THINGS TO DO —
**A)** Answer these questions about the fuel injector passage:
(i) Which three components make up the movable valve part?
(ii) What returns the movable valve part to its original position once current stops flowing to the solenoid coil?
(iii) What value can the axial fluctuation of assembly precision often reach?
**B)** From the fuel injector passage, reproduce the part starting at "26, 1987, now" and ending at "electromagnetic fuel injector.".

Attorney, Agent or Firm: Antonelli, Terry, Stout &
Kraus
Parent Case Text
BACKGROUND OF THE INVENTION
This is a divisional of application Ser. NO. 112,148, filed Oct.
26, 1987, now abandoned.
The present invention relates to an electromagnetic fuel injector
and a method of producing the same. More particularly, the
invention is concerned with an electromagnetic fuel injector
suitable for use in automotive engines, and also to a method of
producing such a fuel injector
Japanese Patent Laid-Open Publication No. 119364/1985, particularly
FIG. 1 of the drawings attached thereto, shows a typical known
electromagnetic fuel injector.
The fuel injector has a movable valve part which is integrally
composed of a ball valve 11, a plunger rod 10 and a plunger 7 which
serves as a movable core. In operation, an electric current is
supplied to a solenoid coil 4 so that a magnetic circuit is formed
so as to include the plunger 7, a stator core 2 and a yoke 6 so
that a magnetic attracting force is generated to enable the stator
core 2 to attract the plunger 7. When the supply of the electric
current to the solenoid coil 4 is ceased, the magnetic attracting
force is extinguished so that the movable valve part is reset to
the original position by the force of the spring 5.
Usually, the mechanical connection between the stator 2 and the
yoke 6 is attained by caulking by means of a jig which is moved
downward onto the brim of an opening in the yoke so as to
plastically deform the material of the yoke simultaneously over the
entire circumference of the opening in the yoke.
This connecting method, however, is disadvantageous in that the
center of the caulking force applied to the peripheral region of
the connecting portion tends to be deviated from the center of the
opening in the yoke, so that a difficulty is encountered in
uniformly caulking the yoke. The yoke also tends to be deformed to
cause an offset between the axes of the yoke and the stator core in
the assembled state.
Furthermore, since the precision of the construction of a fuel
injector depends on the radial size of the stator core and the
length of the surface at which the stator core is coupled to the
yoke, the caulking method mentioned above inherently has a
possibility of a large eccentricity, resulting in a large
fluctuation of the assembly precision in the axial direction which
often reaches 0.06 mm (see FIG. 4).
In the known fuel injector in which the yoke and the stator are
fixed to each other by caulking, it is necessary that a valve guide
and a plunger rod guide have large lengths in order to ensure a
smooth and precise reciprocating movement of the movable core. The
use of such long valve guide and long plunger rod guide inevitably
increases the size of the fuel injector and complicates the
construction of the same.
SUMMARY OF THE INVENTION
Accordingly, an object of the present invention is to provide a
fuel injector having a high assembly precision, as well as a method
of producing the same, thereby overcoming the above-described
problems of the prior art.

(Dataset items)
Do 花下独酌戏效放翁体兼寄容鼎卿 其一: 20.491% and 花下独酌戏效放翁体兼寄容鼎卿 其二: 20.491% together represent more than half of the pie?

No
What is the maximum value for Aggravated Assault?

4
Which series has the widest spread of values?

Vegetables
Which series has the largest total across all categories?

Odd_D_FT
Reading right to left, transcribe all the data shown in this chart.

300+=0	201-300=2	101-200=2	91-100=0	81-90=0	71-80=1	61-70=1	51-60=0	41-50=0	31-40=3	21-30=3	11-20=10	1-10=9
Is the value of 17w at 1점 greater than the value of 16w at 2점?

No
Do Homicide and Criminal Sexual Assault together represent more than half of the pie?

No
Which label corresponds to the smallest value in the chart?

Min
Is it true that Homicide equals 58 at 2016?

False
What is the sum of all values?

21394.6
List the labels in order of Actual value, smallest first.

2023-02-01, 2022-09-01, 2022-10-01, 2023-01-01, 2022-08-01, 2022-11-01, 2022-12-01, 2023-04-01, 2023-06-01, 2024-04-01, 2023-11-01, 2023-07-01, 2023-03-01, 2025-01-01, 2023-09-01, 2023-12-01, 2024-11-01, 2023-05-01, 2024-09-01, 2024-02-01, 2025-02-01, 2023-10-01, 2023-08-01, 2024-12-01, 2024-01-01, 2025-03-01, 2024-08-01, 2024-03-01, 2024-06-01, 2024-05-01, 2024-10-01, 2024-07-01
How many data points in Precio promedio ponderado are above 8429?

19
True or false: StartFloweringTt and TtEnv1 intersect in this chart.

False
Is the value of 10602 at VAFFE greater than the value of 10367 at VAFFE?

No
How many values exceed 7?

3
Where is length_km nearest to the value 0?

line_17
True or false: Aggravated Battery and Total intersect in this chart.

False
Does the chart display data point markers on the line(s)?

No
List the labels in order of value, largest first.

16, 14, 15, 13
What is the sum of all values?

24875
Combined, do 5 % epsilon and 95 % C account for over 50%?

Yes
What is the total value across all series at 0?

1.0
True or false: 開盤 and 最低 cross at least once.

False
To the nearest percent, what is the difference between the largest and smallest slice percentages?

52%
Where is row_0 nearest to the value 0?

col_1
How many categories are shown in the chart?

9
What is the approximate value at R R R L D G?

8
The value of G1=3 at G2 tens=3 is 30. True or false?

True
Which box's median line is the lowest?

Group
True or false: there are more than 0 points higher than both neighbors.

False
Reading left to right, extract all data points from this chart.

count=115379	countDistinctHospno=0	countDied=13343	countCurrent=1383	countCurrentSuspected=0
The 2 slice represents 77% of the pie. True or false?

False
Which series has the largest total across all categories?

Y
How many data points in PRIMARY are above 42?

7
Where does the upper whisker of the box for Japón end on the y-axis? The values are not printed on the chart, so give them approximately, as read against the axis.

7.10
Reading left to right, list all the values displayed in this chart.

EXPECTED RESPONSES —
**A)**
(i) The ball valve 11, the plunger rod 10 and the plunger 7.
(ii) The force of the spring 5.
(iii) 0.06 mm.

**B)**
26, 1987, now abandoned.
The present invention relates to an electromagnetic fuel injector
and a method of producing the same. More particularly, the
invention is concerned with an electromagnetic fuel injector
suitable for use in automotive engines, and also to a method of
producing such a fuel injector
Japanese Patent Laid-Open Publication No. 119364/1985, particularly
FIG. 1 of the drawings attached thereto, shows a typical known
electromagnetic fuel injector.